Éstas vendrían así a renovar la vieja magia de la ayuda internacional al desarrollo. El truco es sencillo. Consiste en cobrar extras de tarifa a los pobres de los países ricos para engordar a los burócratas y que éstos repartan las sobras entre los ricos de los países pobres.
No se crean que estos fastuosos chiringuitos serían poca cosa, pues, según los autores del manifiesto, hacen falta: (1) “medidas regulatorias específicas que incorporen como prioridad atajar la brecha digital y cognitiva que genera la falta de acceso a Internet, y que gobiernos y organizaciones internacionales emprendan una decidida política de alfabetización mediática e informacional”; así como (2) “que las compañías proveedoras de servicios de telefonía móvil y datos del mundo, creen instrumentos específicos para proveer, de manera universal y gratuita, acceso a Internet a todos los que no pueden permitírselo”; y, lo más jugoso, (3) que los fabricantes de hardware y software constituyan un fondo (“administrado por una institución filantrópica internacional”, claro está) para entregarlos a cada persona del mundo que no tenga forma de acceder a ellos.
Quizá no sea casualidad que la versión del manifiesto que llegó a mis manos fuese europea. Como en los documentales de tiburones, la sangre del plan de “reconstrucción” post-covid ha despertado el instinto depredador de todos los buscadores de rentas del continente. Lógico que añadan al manifiesto un llamamiento para que “la Unión Europea sitúe el acceso a Internet como destino preferente de parte de los fondos de la AGENDA DIGITAL que se van a librar a los Estados miembros para que afronten la reconstrucción post covid-19 y que también lo incluya como factor preferente de desarrollo en la cooperación exterior prevista en los Tratados”.

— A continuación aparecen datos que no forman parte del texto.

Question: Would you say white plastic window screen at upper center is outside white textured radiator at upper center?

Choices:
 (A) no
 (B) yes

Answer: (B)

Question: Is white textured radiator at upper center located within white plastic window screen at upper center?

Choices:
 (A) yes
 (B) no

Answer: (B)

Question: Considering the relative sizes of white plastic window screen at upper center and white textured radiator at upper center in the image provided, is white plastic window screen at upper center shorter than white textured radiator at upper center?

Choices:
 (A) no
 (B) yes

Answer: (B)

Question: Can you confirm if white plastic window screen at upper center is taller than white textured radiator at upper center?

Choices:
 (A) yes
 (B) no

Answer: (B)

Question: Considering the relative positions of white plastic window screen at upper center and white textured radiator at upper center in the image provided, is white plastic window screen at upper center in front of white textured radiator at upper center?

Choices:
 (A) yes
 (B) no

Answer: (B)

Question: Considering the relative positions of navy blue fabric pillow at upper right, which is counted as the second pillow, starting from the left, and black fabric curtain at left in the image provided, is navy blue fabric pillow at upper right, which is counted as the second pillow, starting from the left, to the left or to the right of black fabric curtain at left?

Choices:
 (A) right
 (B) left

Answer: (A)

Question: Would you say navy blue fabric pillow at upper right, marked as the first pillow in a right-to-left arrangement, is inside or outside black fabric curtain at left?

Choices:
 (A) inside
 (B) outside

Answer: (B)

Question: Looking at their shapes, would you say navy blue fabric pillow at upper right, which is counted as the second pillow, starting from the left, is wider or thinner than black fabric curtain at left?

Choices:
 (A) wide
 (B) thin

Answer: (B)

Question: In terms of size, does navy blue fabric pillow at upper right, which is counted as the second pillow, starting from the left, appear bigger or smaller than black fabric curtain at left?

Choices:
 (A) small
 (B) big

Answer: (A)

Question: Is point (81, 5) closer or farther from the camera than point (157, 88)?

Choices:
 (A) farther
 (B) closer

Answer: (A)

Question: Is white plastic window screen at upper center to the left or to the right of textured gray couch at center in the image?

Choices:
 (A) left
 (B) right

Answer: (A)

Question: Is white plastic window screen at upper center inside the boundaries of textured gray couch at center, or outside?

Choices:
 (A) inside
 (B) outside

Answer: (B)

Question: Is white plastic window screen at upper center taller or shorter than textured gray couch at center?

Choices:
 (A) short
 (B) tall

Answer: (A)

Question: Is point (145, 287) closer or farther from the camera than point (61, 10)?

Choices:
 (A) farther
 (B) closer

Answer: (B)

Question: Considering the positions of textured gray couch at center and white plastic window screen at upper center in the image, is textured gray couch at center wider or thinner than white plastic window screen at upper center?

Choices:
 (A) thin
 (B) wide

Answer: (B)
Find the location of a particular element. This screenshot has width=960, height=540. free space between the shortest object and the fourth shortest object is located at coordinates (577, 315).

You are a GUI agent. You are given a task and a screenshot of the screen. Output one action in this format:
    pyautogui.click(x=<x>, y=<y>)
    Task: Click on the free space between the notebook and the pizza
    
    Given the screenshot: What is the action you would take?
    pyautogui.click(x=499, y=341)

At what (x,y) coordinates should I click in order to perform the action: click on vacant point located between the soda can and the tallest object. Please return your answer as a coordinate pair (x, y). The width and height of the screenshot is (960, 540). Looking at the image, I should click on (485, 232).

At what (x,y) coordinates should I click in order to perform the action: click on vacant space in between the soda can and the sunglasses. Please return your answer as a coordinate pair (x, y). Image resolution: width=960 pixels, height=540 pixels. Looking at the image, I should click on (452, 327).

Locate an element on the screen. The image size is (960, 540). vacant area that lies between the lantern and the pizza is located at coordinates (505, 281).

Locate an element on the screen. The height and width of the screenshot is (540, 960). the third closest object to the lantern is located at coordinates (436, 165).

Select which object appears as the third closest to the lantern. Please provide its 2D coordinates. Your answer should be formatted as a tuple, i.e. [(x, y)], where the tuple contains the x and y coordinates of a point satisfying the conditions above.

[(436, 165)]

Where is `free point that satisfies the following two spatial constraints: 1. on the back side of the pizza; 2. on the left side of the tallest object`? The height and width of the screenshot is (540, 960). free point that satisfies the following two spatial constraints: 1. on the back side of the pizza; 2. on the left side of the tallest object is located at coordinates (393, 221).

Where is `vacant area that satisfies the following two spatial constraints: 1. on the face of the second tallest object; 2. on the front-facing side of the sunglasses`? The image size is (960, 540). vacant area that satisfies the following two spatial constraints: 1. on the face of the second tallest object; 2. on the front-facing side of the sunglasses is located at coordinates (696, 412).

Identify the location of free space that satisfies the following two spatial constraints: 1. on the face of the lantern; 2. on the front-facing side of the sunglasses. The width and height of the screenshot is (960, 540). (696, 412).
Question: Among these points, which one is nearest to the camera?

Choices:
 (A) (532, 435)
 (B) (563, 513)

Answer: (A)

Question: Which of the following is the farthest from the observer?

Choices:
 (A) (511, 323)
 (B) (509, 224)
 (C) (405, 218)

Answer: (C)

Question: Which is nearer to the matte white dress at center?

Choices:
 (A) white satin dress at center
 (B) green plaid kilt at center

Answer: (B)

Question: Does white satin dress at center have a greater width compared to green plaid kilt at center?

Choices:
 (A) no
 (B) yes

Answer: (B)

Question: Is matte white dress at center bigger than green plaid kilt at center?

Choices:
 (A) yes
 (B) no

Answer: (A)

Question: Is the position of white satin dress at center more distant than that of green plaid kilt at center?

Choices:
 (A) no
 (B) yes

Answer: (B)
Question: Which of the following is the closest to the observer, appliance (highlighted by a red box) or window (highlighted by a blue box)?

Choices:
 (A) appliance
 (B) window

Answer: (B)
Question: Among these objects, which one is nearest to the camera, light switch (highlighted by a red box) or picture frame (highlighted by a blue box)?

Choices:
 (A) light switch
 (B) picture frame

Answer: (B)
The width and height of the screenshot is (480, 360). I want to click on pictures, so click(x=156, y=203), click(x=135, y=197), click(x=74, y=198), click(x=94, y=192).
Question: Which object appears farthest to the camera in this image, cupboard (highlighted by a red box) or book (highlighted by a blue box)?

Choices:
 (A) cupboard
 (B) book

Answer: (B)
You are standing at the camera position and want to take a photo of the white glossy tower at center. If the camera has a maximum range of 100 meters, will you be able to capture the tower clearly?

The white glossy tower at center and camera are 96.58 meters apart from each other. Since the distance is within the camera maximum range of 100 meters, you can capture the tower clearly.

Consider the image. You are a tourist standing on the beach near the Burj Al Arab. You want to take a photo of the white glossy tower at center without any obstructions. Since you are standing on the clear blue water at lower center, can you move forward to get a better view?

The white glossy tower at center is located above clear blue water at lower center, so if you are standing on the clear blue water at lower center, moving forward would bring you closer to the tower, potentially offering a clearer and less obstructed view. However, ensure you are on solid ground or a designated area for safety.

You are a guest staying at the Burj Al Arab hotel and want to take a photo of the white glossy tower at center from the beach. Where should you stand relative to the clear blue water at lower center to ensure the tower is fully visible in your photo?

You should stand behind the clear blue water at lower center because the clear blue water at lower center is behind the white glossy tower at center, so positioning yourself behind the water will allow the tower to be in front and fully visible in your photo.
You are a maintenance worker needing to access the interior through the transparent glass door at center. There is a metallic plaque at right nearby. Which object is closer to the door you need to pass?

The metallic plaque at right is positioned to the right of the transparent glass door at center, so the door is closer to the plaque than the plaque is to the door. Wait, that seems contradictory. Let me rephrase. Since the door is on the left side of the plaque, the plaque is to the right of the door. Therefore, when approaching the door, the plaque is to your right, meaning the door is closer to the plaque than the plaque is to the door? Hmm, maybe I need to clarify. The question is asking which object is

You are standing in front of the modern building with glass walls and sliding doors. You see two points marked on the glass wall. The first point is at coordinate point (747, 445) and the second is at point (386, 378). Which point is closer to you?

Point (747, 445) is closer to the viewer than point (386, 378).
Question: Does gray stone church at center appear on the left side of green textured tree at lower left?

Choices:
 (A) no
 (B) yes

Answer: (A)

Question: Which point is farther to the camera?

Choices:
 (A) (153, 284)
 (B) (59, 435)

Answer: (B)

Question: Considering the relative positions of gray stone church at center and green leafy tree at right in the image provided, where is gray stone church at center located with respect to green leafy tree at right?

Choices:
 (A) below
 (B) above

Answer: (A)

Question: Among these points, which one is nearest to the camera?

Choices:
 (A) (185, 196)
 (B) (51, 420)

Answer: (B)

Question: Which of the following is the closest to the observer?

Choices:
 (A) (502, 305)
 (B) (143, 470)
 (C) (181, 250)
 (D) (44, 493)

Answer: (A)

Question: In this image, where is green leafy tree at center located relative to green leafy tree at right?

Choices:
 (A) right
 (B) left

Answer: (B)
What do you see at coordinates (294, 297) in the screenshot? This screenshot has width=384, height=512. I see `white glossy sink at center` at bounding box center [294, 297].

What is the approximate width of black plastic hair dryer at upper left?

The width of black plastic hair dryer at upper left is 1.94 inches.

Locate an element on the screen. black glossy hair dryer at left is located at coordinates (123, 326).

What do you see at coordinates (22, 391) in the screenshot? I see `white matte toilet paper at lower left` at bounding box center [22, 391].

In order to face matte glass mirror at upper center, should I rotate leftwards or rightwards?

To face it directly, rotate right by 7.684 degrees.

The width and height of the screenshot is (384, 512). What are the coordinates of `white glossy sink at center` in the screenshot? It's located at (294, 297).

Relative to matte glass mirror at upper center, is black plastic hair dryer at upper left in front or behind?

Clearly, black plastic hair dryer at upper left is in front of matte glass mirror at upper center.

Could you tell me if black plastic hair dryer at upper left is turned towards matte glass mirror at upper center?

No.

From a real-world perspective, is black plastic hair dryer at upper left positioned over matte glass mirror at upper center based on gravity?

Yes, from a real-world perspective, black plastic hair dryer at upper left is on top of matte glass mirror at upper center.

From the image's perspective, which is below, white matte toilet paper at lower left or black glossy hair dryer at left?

Por fortuna, además de esta prosa soporífera, el manifiesto también contiene párrafos divertidos. Por ejemplo aquél donde pide “acciones decididas para… asegurar que todos los profesores del mundo, los grandes olvidados, a pesar de sus esfuerzos heroicos por conseguir enseñar al que no sabe, puedan tener acceso a una conexión razonable a Internet, a herramientas digitales y a la formación necesaria para sacar el máximo partido a ella”. No faltaría más. Supongo que excluye a aquellos no tan heroicos funcionarios docentes que se han negado a dar clases online, o a aquellos otros que no querían volver a clase tras terminar el confinamiento porque, según ellos, no se daban aún en las escuelas todas las condiciones de seguridad (como sí ocurre, obviamente, en las demás actividades económicas).
Pero, cuidado, no me malinterpreten. Yo también deseo que todos los jóvenes tengan acceso a Internet, sobre todo los dispuestos a usarla para educarse y producir, y no sólo para cotillear. (Por desgracia, créanme, éste del cotilleo es el uso preferente que les dan la mayoría de nuestros “nativos digitales”).
Es precisamente por este deseo por lo que me preocupa que se use la excusa del covid para promover políticas que, con la pretensión de universalizar el acceso, sólo atribuirían la asignación de recursos a viejos modelos burocráticos probadamente corruptos y corruptores, asegurando así que, al eliminar todo incentivo a la eficiencia, el acceso fuese universalmente malo.
Si de verdad les preocupase el acceso de los pobres a Internet, lo que nuestros biempensantes deberían promover es el acceso de nuevos operadores, eliminando las crecientes restricciones con las que los operadores ya instalados están limitando la competencia.
Para ello, por cierto, no necesitarían irse a África. En ese terreno, tenemos casi todos los deberes por hacer en España, donde toleramos prácticas como el “empaquetamiento” de servicios o las inversiones disuasorias que nos llevan a sufrir un notable déficit de competencia. Éste déficit es la causa primordial de que tengamos una de las tarifas de fibra y móvil más caras de Europa. Éste es también el verdadero motivo por el que mucha gente humilde aún no puede acceder a Internet.